Ein Tweet, unzählige kritische Reaktionen: Der ehemalige Bundesgesundheitsminister Karl Lauterbach (SPD) hat auf eine Anekdote über die Auswanderungsabsichten von Gutverdienern reagiert. Das „permanente Schlechtreden“ und die „ewigen Übertreibungen von jungen Talenten“ schadeten „uns am stärksten“. Falls es sie wirklich gebe, könne man auf „diese Leute“ verzichten.
Darauf reagierte im Online-Portal X auch Wolfgang Kubicki. „Karl Lauterbach hat als Gesundheitsminister oft genug bewiesen, dass ihm jedwede Eignung für ein politisches Amt fehlt. Bemerkenswert ist jedoch, dass man in der SPD inzwischen offenbar ohne Konsequenzen die Bevölkerung beschimpfen kann“, schrieb der FDP-Chef auf der Plattform X. Der Mann sei immerhin Vorsitzender eines Ausschusses des Deutschen Bundestages. „Untragbar – es sei denn, man ist in der SPD.“
Lauterbach hatte am Mittwoch auf einen Tweet von Thorsten Alsleben, Lobbyist und Geschäftsführer der arbeitgebernahen Organisation INSM (Initiative Neue Soziale Marktwirtschaft), reagiert. Dieser schilderte anekdotisch auf X: „Heute hat uns das fünfte Paar aus dem engeren Freundeskreis erzählt, dass sie auswandern wollen: Alle fünf Familien haben kleine Kinder, alle sind unternehmerisch tätig, alle verdienen sehr viel Geld. Drei nach Mallorca, zwei nach Portugal. Es ist Wahnsinn. Am Ende wird Deutschland zum Land der Beamten, Rentner und Grundsicherungsempfänger.“
Auf Lauterbachs Erwiderung gab es bereits in den Kommentaren darunter große Kritik. „Nein! Was uns wirklich am stärksten schadet, ist diese visions- und ambitionslose Politik“, schrieb etwa Unternehmer Christian Miele. Es sei an Arroganz kaum zu übertreffen, den Menschen, die anpacken, von oben herab einzureden, man könne auf sie verzichten.
Für Bundespolizeigewerkschafter Manuel Ostermann ist der Tweet Lauterbachs „die Definition von POLITIKERverdrossenheit“.
Auch Linda Teuteberg (FDP) reagierte empört: „Es ist dieses permanente Schönreden der Lage, das notwendige Reformen sabotiert“, schrieb sie auf X.
Sepp Müller (CDU), stellvertretender Fraktionsvorsitzender, kritisierte ebenfalls Lauterbach. „Mit Verlaub Herr Kollege, lassen Sie zukünftig das twittern. Es schadet“, schrieb er auf X.

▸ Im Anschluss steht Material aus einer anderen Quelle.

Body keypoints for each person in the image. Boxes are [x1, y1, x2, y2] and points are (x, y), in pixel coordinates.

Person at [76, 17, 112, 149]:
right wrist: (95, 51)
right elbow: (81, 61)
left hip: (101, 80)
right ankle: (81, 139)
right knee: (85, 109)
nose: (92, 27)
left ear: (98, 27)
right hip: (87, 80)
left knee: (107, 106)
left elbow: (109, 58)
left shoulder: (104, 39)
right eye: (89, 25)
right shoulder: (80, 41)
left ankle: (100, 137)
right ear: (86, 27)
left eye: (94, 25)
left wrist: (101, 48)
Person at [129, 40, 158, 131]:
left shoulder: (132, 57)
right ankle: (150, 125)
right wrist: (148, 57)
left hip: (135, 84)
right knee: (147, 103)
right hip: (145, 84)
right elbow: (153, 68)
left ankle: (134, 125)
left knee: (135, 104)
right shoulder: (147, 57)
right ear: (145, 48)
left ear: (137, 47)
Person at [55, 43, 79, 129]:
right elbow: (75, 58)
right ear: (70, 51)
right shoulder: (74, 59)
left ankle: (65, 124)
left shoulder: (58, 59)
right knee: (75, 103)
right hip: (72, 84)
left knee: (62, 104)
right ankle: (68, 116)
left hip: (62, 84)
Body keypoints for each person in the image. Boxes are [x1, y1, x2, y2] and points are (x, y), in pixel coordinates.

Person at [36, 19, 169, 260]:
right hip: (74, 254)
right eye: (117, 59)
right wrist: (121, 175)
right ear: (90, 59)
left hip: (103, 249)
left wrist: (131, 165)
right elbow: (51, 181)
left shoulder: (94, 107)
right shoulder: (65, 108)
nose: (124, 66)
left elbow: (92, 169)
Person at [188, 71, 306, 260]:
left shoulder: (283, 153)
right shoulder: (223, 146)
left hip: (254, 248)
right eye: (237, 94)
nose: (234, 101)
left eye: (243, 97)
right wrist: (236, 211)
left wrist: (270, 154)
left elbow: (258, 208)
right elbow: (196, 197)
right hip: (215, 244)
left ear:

Alsleben kommentierte die Äußerung Lauterbachs mit den Worten: „Falls jemand wissen will, woran diese Gesellschaft irgendwann zerbrochen sein wird, warum die Leistungsträger, Innovatoren und Investoren dem Land den Rücken kehren, der muss sich diese Posts eines überheblichen, staatlich alimentierten Politikers ansehen, der diesem Land schon so viel geschadet hat und der sich über diejenigen erhebt, die das Land vorangebracht haben, aber nun verzweifeln.“
Am Donnerstag, einen Tag nach Veröffentlichung, hat Lauterbach seinen viel diskutierten Tweet wieder gelöscht. Zu „Bild“ sagte er dazu: „Ich wurde missverstanden. Als Gastprofessor der Harvard Universität weiß ich natürlich, dass auch junge Leute mit sehr guter Qualifikation Deutschland verlassen oder nicht zurückkommen. Im August z. B. treffe ich mit anderen Wissenschaftspolitikern in San Francisco deutsche und amerikanische Top-Talente, die wir zu uns holen wollen. Dabei geht es aber fast nie um den Beitragssatz der Rente.“
Bei der in jüngster Vergangenheit angekündigten Reform der Einkommensteuer haben sich Union und SPD im Grundsatz darauf verständigt, die Steuerpflichtigen bei Grundfreibetrag, Arbeitnehmerpauschbetrag und Kinderfreibetrag zu entlasten. Die Steuerprogression soll abgeflacht, der Grenzwert für den Spitzensteuersatz nach oben verschoben werden.
Zur Anhebung des Grundfreibetrags ist die Regierung auch verfassungsrechtlich gezwungen, damit das sogenannte Existenzminimum steuerfrei bleibt. Im Gegenzug soll die Reichensteuer steigen. Hier soll künftig der Steuersatz ab einem zu versteuernden Jahreseinkommen von 250.000 Euro 45 Prozent und ab 280.000 Euro 47 Prozent betragen. Derzeit sind es 45 Prozent ab rund 278.000 Euro.